##### Text segment #####
1578. Robert Southey to Herbert Hill, 7 February 1809 ⁠* 

Walter Scott has very kindly broken the laws of the Advocates Library at his peril, & sent Dobrizhoffer over the border, [1]  – the bourne which it ought not to pass. In like manner I am promised Ramusio, [2]  & a French translation of Gumilla, [3]  – the former I want particularly for an account of the Orellana [4]  by my old friend Oviedo, which is certainly not to be found in his Spanish works. [5]  Of all the works of the latter Jesuits which have come into my hands Dobrizhoffers is beyond comparison the most interesting & to me the most important. I have been at him four days, & if I can get thro his three xxxx octavos of Vienna printing in a fortnight it will be hard work. Gutting is frequently xxx xxx {soon done}, – but this fellow is like a woodcock, – all trail, of which nothing is left to be lost. I almost tremble to think how imperfect my history must have been in many parts, if I had not been able to procure this author. – who is not only brimfull of the most curious information, but delivers that information in the pleasantest manner imaginable, telling stories of himself in lively Latin, & writing so honestly & cheerfully that one marvels how he came to be a Jesuit. – Here is the best account of the Yerva de Paraguay, [6]  & a very curious one it is, – & connected with it is a beautiful story, which as soon as my prose duty is discharged, I shall set about relating in verse, & send to Mrs Hill. [7]  Ballantyne who is about to start an Edinburgh Annual Register, has applied to his friend Walter Scott & to me for verses for it, & I design out of this said poem to buy myself an easy chair, – so it will put me to sleep, tho I hope nobody else will find it soporifxxxx{erous}.

You will see in the Memorias de S Vincente p.39. [8]  why I wish for the Santuario Marianno [9]  – which is doubtless in the main a grand collection of Catholick lies, but it seems that it contains more early documents respecting Brazil than are to be found elsewhere.

I detected De Bry [10]  the other day in a right Catholick piece of roguery. Two or three weeks ago William Taylor sent me the original French edition of De Lery. [11]  I was just then transcribing a chapter in which the author is frequently quoted, & knowing that when a man translates his own work he often alters & amplifies, – verified my references from the Latin by the French as I went on. Three or four times I found I had misnumbered the chapters; – now I am so remarkably exact in these things that this soon excited suspicion, & upon collating the two copies it proved that De Bry had left out the whole chapter in which Villegagnons treachery to the Hugenots is related, [12]  a long preface, & most of the scattered passages in which the ignorance & falsehood of Thevet are exposed. [13] 

I learn that the Annual Letters from Paraguay were published separately about the middle of the 17th century, – when the Jesuits were beginning to form their establishments there. [14]  Luckily I can leave this for the second volume, & by that time may possibly be able to hunt xxx them out in some of our public libraries, – for in these it is that the history of the Paulistas & their slave-wars is to be found. [15]  The Germans send books from their public libraries free by the post to any man of letters who wants them, in any part of Germany.
##### Data under study #####
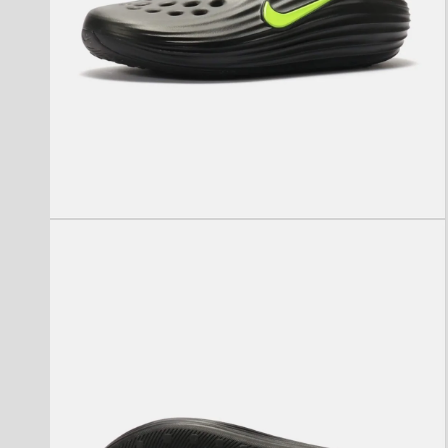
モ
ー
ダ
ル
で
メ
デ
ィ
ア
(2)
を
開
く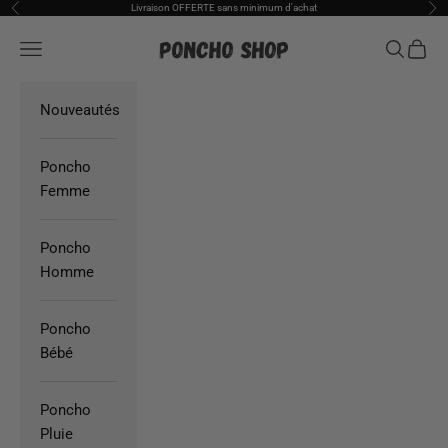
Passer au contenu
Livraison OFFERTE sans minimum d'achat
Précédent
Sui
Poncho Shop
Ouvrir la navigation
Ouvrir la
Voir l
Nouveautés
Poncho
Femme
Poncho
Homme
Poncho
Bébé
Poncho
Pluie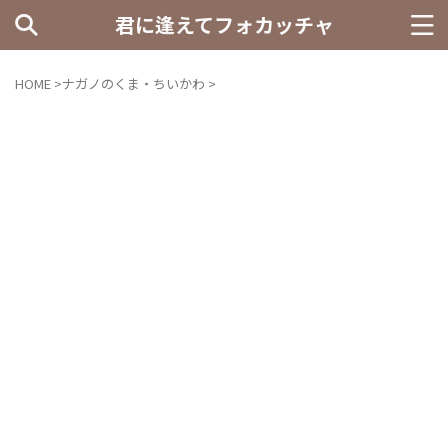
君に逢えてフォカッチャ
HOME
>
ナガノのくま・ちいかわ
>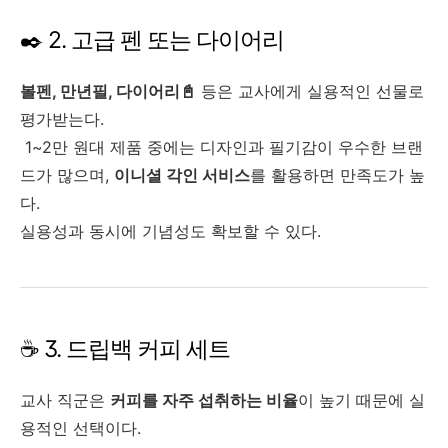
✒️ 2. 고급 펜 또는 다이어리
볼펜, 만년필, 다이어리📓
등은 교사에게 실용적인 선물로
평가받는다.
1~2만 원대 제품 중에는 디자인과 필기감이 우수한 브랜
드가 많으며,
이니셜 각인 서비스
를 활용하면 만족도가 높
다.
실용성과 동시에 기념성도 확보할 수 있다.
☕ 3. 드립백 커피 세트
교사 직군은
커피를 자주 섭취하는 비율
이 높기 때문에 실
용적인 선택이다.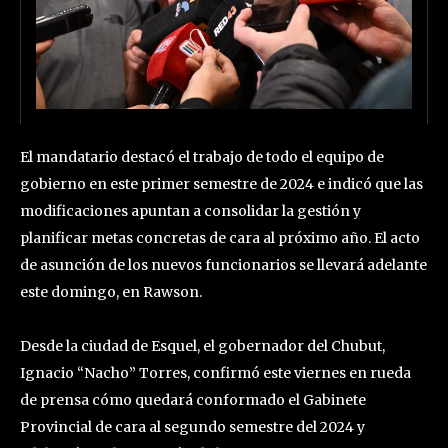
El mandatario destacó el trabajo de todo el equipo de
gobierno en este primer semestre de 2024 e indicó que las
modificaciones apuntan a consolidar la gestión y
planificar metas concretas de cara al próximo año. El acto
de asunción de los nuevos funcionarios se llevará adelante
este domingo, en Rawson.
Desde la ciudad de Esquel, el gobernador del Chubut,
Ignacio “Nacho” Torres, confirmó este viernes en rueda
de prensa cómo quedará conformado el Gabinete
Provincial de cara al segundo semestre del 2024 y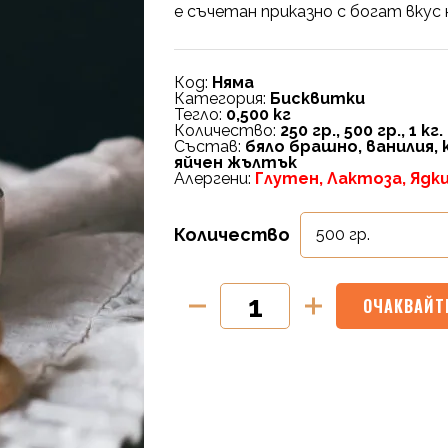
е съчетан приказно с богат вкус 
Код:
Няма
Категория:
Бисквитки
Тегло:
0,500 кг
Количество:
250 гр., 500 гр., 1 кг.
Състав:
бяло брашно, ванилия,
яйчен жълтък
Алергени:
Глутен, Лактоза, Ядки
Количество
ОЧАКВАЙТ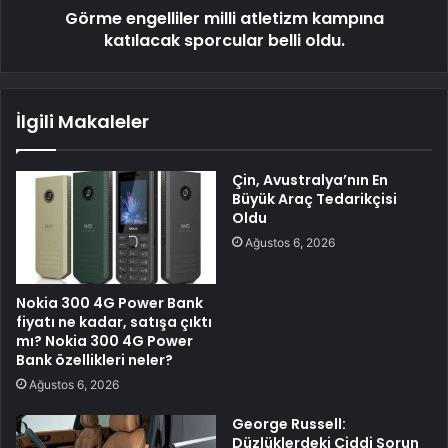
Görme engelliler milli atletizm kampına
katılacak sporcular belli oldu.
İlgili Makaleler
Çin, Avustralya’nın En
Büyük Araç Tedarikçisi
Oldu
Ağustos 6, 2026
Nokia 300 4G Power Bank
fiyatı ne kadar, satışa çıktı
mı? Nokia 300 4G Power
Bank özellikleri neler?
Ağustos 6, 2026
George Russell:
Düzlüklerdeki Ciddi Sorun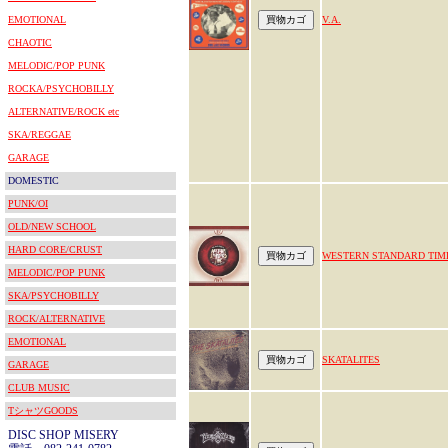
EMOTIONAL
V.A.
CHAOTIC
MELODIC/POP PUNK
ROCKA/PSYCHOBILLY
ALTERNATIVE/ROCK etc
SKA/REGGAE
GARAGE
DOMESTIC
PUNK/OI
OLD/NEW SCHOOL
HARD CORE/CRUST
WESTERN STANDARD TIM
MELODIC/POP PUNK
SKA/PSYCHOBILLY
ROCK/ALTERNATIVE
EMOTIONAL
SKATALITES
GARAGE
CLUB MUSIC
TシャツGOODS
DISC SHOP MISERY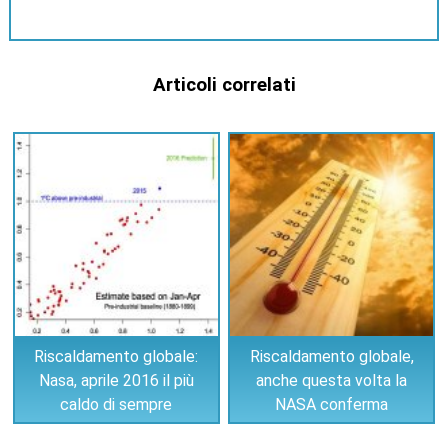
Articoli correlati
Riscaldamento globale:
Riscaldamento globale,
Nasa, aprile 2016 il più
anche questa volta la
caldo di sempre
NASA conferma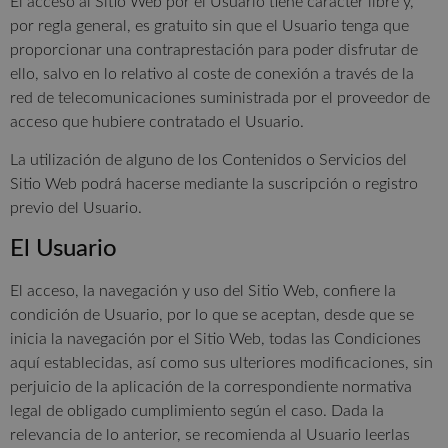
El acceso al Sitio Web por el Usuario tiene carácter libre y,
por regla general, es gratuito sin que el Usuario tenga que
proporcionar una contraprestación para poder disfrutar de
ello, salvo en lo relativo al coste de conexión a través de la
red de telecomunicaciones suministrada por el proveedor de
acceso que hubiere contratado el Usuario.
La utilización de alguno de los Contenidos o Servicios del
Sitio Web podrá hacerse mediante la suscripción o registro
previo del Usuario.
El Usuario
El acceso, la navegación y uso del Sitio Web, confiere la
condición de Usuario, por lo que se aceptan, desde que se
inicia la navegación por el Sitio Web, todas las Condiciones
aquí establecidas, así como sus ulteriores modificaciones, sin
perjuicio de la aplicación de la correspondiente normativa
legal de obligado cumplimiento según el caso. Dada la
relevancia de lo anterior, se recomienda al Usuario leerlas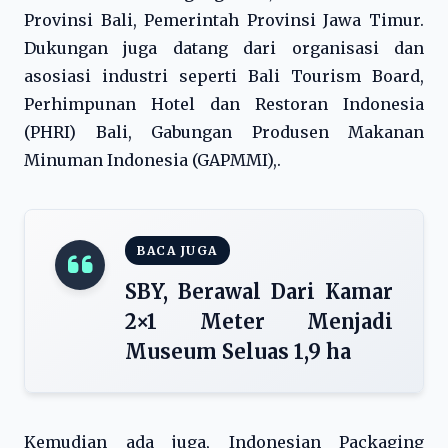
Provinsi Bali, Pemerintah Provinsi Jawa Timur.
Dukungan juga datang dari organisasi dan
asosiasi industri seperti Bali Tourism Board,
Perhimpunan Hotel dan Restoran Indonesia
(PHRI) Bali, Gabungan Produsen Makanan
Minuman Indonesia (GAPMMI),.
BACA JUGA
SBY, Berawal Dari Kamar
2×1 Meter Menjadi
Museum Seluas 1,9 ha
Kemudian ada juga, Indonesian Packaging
#####
# Brief A
In the letter, who sent Southey the original French edition of De Lery?
# Brief B
Retype the letter word for word, everything from "You will see" down to "be found elsewhere.".

# Written answer A
William Taylor

# Written answer B
You will see in the Memorias de S Vincente p.39. [8]  why I wish for the Santuario Marianno [9]  – which is doubtless in the main a grand collection of Catholick lies, but it seems that it contains more early documents respecting Brazil than are to be found elsewhere.